Thursday, June 25, 2009

Finding The Lost World!



I snagged an entertaining gem, Irwin Allen's The Lost World starring Claude (Invisible Man) Raines, Michael (Klaatu) Rennie, David (The Fly) Hedison, Jill (Tiffany Case) St.John, Fernando (It is better to look good than to feel good) Lamas, and many more. (Surprisingly large cast given a "lost world".) It also features one of the most annoying animals ever in a movie, Frosty the Poodle, a beast you are actually eager to see gobbled up by a big old lizard. (I posted on this movie here a few years ago after seeing part of it; my opinion of the action is the same though overall it's a better story than I thought then.)

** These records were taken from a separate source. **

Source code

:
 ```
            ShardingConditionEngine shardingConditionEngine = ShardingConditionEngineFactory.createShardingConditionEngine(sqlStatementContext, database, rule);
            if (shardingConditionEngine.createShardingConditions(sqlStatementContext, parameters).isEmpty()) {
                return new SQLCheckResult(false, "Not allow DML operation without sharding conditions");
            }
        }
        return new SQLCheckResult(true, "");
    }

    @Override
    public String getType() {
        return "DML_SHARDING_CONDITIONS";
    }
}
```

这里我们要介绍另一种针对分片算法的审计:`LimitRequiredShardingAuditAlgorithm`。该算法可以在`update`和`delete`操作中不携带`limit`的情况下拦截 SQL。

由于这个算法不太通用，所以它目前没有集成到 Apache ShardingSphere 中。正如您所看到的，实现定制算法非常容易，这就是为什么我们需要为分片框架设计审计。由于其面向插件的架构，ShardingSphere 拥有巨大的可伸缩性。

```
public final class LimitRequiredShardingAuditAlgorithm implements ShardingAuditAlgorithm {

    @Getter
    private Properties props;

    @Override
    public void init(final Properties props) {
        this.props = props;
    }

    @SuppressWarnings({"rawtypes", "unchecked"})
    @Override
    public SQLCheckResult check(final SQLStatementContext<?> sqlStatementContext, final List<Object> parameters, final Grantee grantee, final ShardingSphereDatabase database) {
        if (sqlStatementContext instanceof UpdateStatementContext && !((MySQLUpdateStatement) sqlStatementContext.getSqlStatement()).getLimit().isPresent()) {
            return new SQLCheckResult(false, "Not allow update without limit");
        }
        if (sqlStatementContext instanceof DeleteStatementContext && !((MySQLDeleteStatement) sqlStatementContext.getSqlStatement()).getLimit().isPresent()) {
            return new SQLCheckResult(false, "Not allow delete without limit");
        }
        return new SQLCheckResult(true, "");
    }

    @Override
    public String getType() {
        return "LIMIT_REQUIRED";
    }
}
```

This is a project presumably that Willis O'Brien and perhaps Ray Harryhausen were scheduled to do, but which slipped away because of time and costs. So what you get here are giant lizards with stuff glued on them for dinosaurs. It's pretty ho-hum save actually when two of them fight and it's surprisingly intense. The acting is blah, the story is coherent, the sets are pretty fine, and the wardrobe offbeat and distracting in a movie supposedly set in the Amazon. St.John wears some distracting pink boots and pants through most of it, but then she might be distracting regardless. After they get to the Amazon the night before they helicopter onto the "lost world", they lounge around a pretty remote looking outpost in ties and dresses, looking way too slick for the outdoors. The whole of the production has that patented Irwin Allen antiseptic look to it, that might cut it on TV, but tears into the "realism" of a larger effort. But that didn't stop me from finding some enjoyment in this one, after finally getting to see it all the way through.

But what really got me to buy this wasn't the 1960 version, but the fact this package also included a restored version of the 1925 original with Wallace Beery and special effects by Willis O'Brien. I have this on VHS but this is a much better copy with many added scenes and much greater clarity. As one review put it, at last I got to enjoy this movie on its own merits as a story that actually captured me and moved me along, rather than endure a truncated version primarily to get to see some great special effects. The Missing Link character is in full form here and comes across much more menacingly. The Challenger character by Beery is hilarious and actually a bit scary from time to time. The dinos are great and the especially the bronto in London, a great great sequence. They used tones on this print, using sepia for day shots and blue for night shots adding to the emotional range of the movie. The organ music background was adequate and actually keyed to the action. All in all worth the price of the package all on its own.

And then there are the other extras, such as really lush galleries of photos and promotional materials. Included also is the complete Dell comic book adaptation by Gil Kane or maybe Alex Toth, there seems to be disagreement. That's a real treat, since I've seen a few pages but never the whole thing. It follows the movie fairly closely and those pink pants are just as distracting when Kane/Toth renders them. I see a lot of Kane here by the way, though I don't rule out Toth's hand.

All in all this is a dandy little package, well worth the bucks, and more so if you can scrap up a few coupons like I did.